Question

The two lines y = 2x + 8 and y = 2x - 12 intersect the x-axis at the P and Q.

Work out the distance PQ.

Answer 1

Answer:
`\Huge\boxed{Distance=10~units}`

Explanation:

Find the point P

Given expression

y = 2x + 8

Substitute 0 for the y value to find the x value

This is the definition of x-intercepts

(0) = 2x + 8

Subtract 8 on both sides

0 - 8 = 2x + 8 - 8

-8 = 2x

Divide 2 on both sides

-8 / 2 = 2x / 2

x = -4

`\large\boxed{P~(-4,0)}`

Find the point Q

Given expression

y = 2x - 12

Substitute 0 for the y value to find the x value

(0) = 2x - 12

Add 12 on both sides

0 + 12 = 2x - 12 + 12

12 = 2x

Divide 2 on both sides

12 / 2 = 2x / 2

x = 6

`\large\boxed{Q~(6,0)}`

Find the distance between PQ

Given information

`(x_1,~y_1)=(-4,~0)`

`(x_2,~y_2)=(6,~0)`

Substitute values into the distance formula

`Distance=√((x_2-x_1)^2+(y_2-y_1)^2)`

`Distance=√((6-(-4))^2+(0-0)^2)`

Simplify values in the parenthesis

`Distance=√((10)^2+(0)^2)`

Simplify values in the radical sign

`Distance=√(100)`

`\Huge\boxed{Distance=10~units}`

Hope this helps!! :)

Please let me know if you have any questions

Answer 2

PQ = 10 units

Explanation:

to find where the lines cross the x- axis let y = 0 and solve for x , that is

2x + 8 = 0 ( subtract 8 from both sides )

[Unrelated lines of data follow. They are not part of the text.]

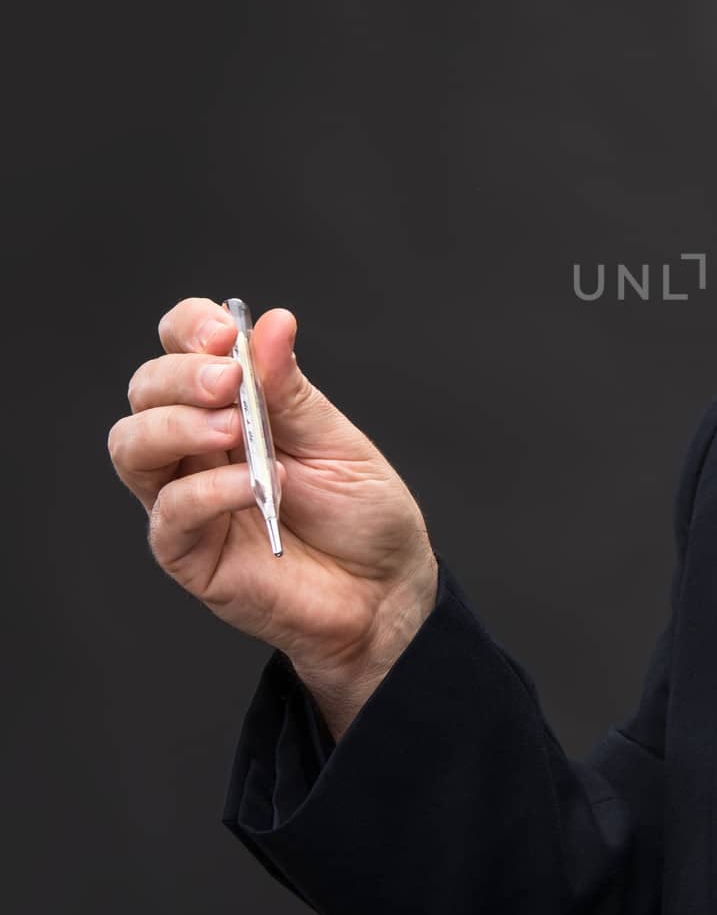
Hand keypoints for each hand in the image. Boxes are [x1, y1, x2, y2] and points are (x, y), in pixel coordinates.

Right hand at [108, 297, 438, 737]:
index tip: (225, 331)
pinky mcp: (189, 552)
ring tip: (236, 429)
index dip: (190, 328)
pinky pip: (169, 514)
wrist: (385, 592)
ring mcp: (187, 499)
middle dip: (180, 373)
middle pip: (146, 391)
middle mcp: (199, 448)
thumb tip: (272, 322)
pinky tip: (254, 486)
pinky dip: (206, 490)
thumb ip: (293, 391)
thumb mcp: (337, 441)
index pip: (182, 350)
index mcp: (235, 407)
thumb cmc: (364, 515)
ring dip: (177, 425)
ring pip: (132, 447)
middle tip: (230, 380)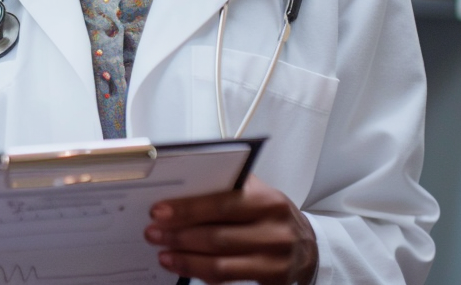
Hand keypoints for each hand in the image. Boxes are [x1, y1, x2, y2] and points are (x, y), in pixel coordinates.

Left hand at [144, 174, 317, 284]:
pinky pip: (228, 278)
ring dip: (186, 259)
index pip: (221, 204)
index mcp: (268, 200)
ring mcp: (274, 259)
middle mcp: (274, 230)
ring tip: (162, 253)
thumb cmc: (271, 214)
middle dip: (179, 235)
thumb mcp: (257, 193)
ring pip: (221, 262)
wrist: (307, 246)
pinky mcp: (272, 280)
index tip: (159, 211)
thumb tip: (180, 185)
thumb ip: (226, 187)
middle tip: (153, 233)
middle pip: (218, 236)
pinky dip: (201, 272)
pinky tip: (183, 266)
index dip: (187, 209)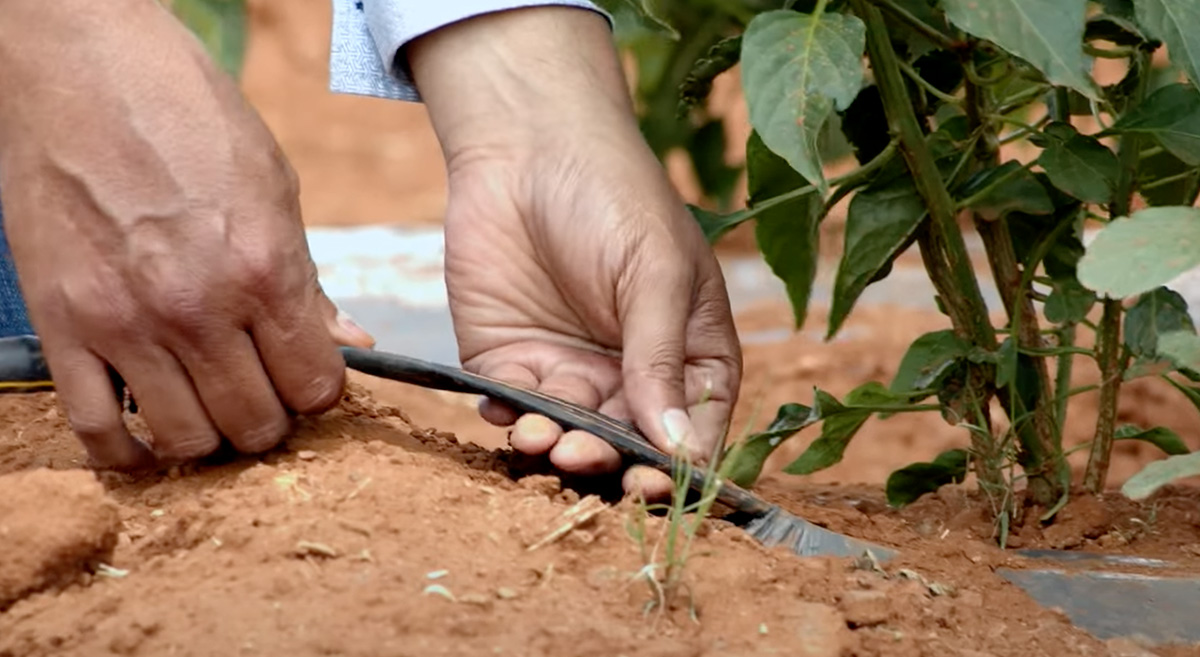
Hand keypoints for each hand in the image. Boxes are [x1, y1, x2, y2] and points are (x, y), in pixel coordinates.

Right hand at [0, 0, 372, 467]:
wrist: (82, 65)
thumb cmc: (190, 116)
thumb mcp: (275, 187)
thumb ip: (310, 281)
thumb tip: (351, 346)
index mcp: (265, 268)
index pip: (315, 385)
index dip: (319, 393)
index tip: (308, 381)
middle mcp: (199, 307)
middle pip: (256, 422)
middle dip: (270, 419)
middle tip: (260, 395)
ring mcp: (125, 322)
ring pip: (186, 439)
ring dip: (208, 437)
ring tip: (209, 408)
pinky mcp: (62, 324)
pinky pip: (96, 429)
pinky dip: (127, 455)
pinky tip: (147, 446)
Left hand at [409, 8, 741, 496]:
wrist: (527, 146)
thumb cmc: (615, 196)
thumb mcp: (654, 272)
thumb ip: (661, 360)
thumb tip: (677, 448)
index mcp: (690, 356)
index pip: (692, 433)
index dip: (675, 468)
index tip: (652, 484)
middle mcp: (632, 376)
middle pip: (627, 449)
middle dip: (608, 465)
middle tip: (584, 457)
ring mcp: (571, 372)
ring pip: (568, 438)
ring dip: (555, 448)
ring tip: (542, 436)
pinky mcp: (510, 363)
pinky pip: (511, 411)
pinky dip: (508, 421)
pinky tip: (505, 410)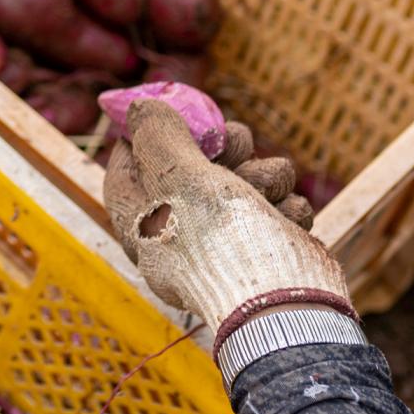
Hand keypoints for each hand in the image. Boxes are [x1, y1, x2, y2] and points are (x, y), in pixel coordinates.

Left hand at [103, 100, 349, 349]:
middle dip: (221, 148)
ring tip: (264, 189)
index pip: (125, 172)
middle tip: (233, 142)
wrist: (288, 303)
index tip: (165, 113)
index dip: (142, 137)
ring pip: (244, 181)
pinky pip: (275, 207)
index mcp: (142, 226)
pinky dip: (284, 207)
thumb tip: (137, 109)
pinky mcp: (270, 247)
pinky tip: (285, 219)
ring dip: (262, 176)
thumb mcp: (178, 176)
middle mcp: (180, 236)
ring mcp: (228, 243)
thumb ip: (158, 137)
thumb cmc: (221, 240)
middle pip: (191, 167)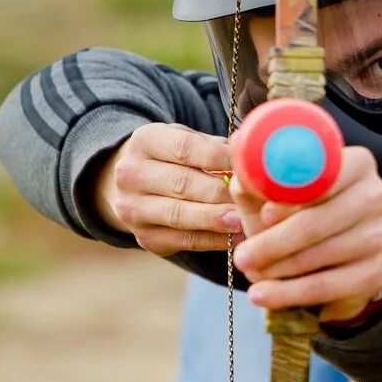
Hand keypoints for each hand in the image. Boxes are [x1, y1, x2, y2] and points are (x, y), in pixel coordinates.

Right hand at [95, 123, 242, 254]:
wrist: (137, 187)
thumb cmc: (175, 160)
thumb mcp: (187, 141)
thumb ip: (215, 146)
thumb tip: (245, 150)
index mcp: (144, 142)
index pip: (185, 148)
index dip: (219, 157)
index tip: (245, 166)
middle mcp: (131, 175)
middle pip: (182, 183)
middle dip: (220, 192)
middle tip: (250, 197)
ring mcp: (133, 209)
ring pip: (180, 215)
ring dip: (215, 219)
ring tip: (243, 220)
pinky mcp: (145, 238)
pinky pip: (184, 240)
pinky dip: (214, 240)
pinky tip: (236, 237)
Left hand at [228, 143, 381, 323]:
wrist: (332, 255)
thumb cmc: (298, 214)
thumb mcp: (276, 194)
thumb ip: (259, 181)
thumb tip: (243, 181)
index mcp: (356, 164)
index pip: (323, 178)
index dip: (291, 196)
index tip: (264, 215)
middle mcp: (376, 196)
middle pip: (319, 220)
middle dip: (274, 242)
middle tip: (242, 256)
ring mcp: (380, 237)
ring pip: (320, 255)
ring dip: (277, 268)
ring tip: (250, 273)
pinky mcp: (373, 273)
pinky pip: (325, 286)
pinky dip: (288, 292)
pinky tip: (263, 296)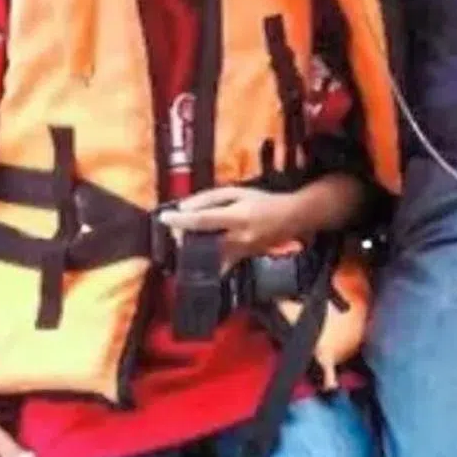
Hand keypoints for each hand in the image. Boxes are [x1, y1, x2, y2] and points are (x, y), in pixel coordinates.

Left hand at [160, 186, 302, 269]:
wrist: (292, 218)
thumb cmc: (264, 201)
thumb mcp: (239, 191)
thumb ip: (211, 198)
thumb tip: (184, 208)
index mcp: (238, 216)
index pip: (203, 220)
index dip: (182, 220)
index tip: (164, 218)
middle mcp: (239, 237)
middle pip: (202, 242)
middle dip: (184, 236)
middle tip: (177, 227)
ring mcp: (241, 252)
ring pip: (207, 256)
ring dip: (192, 248)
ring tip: (187, 237)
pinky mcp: (242, 260)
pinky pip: (218, 265)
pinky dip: (205, 261)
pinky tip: (199, 256)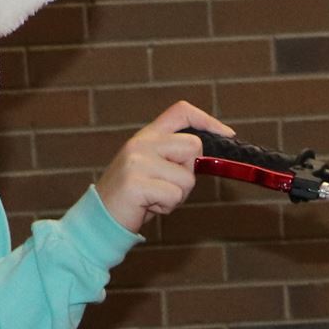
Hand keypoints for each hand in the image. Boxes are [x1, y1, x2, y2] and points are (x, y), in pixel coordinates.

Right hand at [94, 99, 231, 231]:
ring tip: (155, 197)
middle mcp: (141, 143)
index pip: (181, 112)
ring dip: (177, 196)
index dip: (208, 121)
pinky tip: (149, 206)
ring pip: (187, 178)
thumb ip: (173, 155)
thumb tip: (209, 156)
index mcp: (147, 136)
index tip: (227, 135)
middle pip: (193, 146)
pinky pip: (174, 196)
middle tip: (168, 186)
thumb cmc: (134, 196)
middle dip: (188, 173)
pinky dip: (167, 207)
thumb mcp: (152, 166)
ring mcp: (137, 161)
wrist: (100, 216)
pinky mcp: (136, 183)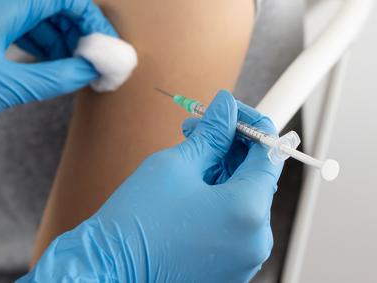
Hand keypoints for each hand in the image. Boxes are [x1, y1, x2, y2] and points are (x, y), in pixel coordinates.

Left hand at [0, 0, 115, 171]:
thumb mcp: (5, 90)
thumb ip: (54, 78)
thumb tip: (90, 70)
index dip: (86, 14)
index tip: (102, 40)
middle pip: (44, 1)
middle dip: (73, 24)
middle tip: (91, 53)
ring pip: (29, 14)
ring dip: (55, 35)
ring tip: (73, 62)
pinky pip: (13, 27)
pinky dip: (35, 42)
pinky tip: (47, 63)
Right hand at [20, 91, 282, 282]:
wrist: (108, 269)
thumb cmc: (137, 221)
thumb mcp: (176, 164)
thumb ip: (212, 133)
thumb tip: (227, 109)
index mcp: (248, 210)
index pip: (268, 152)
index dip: (249, 124)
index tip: (228, 111)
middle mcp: (257, 240)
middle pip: (257, 177)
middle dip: (231, 147)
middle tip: (199, 129)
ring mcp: (245, 259)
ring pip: (244, 201)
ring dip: (223, 173)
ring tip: (188, 160)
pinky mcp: (229, 270)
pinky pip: (234, 225)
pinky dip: (219, 201)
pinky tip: (190, 190)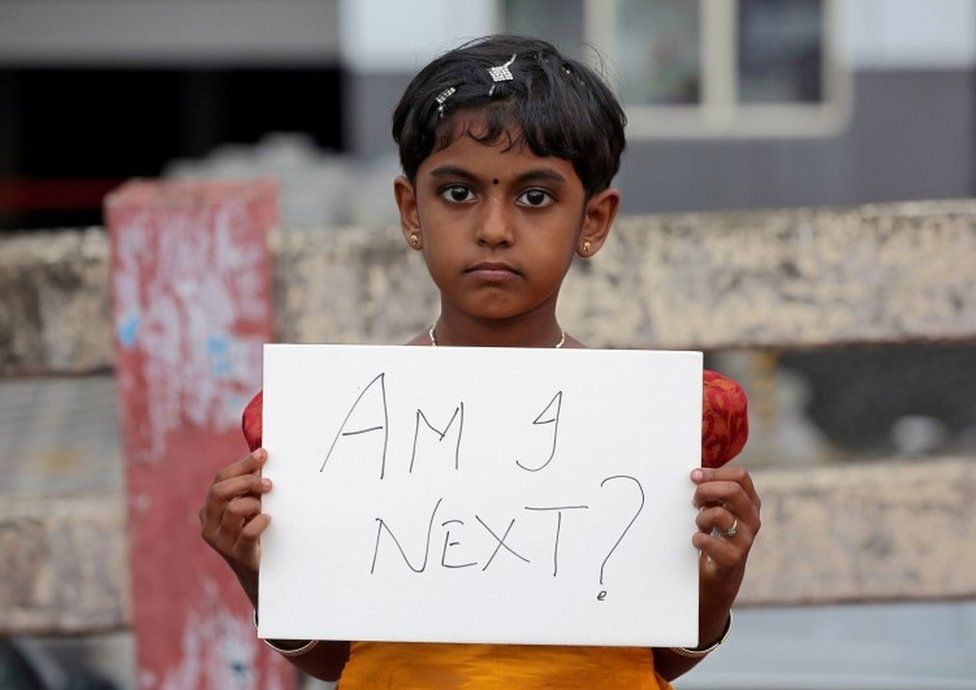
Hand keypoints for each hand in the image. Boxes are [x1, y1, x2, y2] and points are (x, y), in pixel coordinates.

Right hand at [200, 448, 272, 605]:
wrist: (259, 573)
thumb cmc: (256, 533)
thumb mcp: (250, 507)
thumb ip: (251, 485)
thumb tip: (261, 456)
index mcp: (210, 509)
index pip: (220, 479)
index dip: (242, 465)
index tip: (263, 455)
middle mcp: (209, 525)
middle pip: (220, 491)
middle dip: (247, 481)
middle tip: (268, 484)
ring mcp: (221, 542)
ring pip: (233, 509)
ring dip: (254, 503)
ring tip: (265, 509)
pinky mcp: (238, 555)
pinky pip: (248, 532)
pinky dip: (261, 522)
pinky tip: (268, 520)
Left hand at [691, 466, 760, 632]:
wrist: (718, 577)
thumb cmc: (715, 536)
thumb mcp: (718, 510)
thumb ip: (712, 492)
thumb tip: (694, 473)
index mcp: (749, 503)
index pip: (740, 476)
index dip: (715, 473)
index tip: (694, 476)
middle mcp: (752, 519)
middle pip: (733, 490)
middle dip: (706, 490)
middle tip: (694, 500)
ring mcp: (745, 540)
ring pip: (719, 514)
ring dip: (700, 517)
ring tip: (699, 525)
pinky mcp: (732, 559)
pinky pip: (708, 540)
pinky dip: (697, 538)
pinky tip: (697, 542)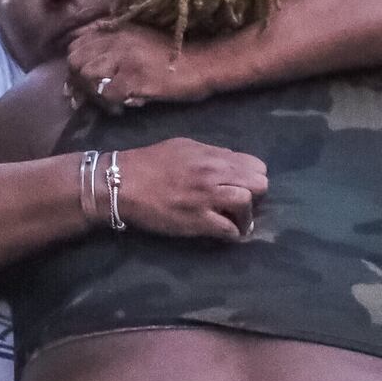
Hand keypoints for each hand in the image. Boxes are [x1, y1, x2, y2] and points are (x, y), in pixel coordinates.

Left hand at [68, 22, 213, 113]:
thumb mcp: (142, 39)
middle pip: (75, 58)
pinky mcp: (133, 77)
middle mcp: (117, 39)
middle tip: (87, 97)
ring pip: (86, 75)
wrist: (203, 63)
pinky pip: (105, 93)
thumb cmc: (175, 54)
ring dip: (90, 93)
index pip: (77, 42)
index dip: (75, 62)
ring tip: (106, 103)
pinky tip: (121, 109)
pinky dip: (108, 105)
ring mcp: (124, 57)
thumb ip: (117, 45)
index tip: (80, 79)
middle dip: (76, 80)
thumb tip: (90, 63)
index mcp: (117, 28)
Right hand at [113, 138, 267, 240]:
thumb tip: (230, 163)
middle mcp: (214, 174)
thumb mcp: (184, 147)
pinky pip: (229, 230)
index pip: (256, 165)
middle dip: (255, 195)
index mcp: (212, 156)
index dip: (252, 177)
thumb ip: (211, 154)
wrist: (121, 183)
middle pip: (259, 184)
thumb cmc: (149, 163)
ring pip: (247, 204)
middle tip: (241, 204)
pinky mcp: (197, 221)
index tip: (243, 186)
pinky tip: (223, 232)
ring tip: (235, 221)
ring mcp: (206, 198)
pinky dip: (231, 233)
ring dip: (245, 216)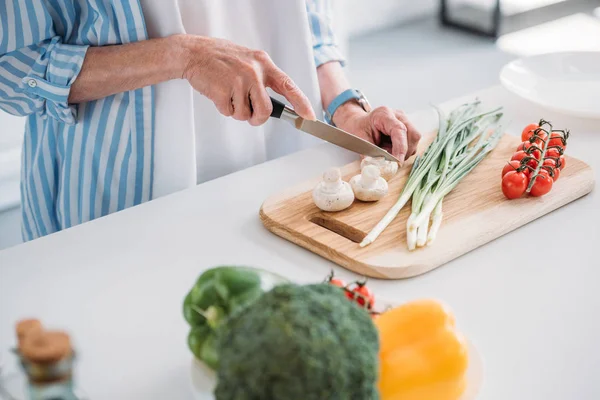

2x = - 8 ( divide both sides by 2 )

x = - 4 ← point P

and

2x - 12 = 0 ( add 12 to both sides )

2x = 12 ( divide both sides by 2 )

x = 6 ← point Q

the lines cross the x- axis at x = - 4 and x = 6

using the absolute value of the difference , then

PQ = | - 4 - 6 | = | - 10 | = 10 units

or

PQ = | 6 - (- 4) | = | 6 + 4 | = | 10 | = 10 units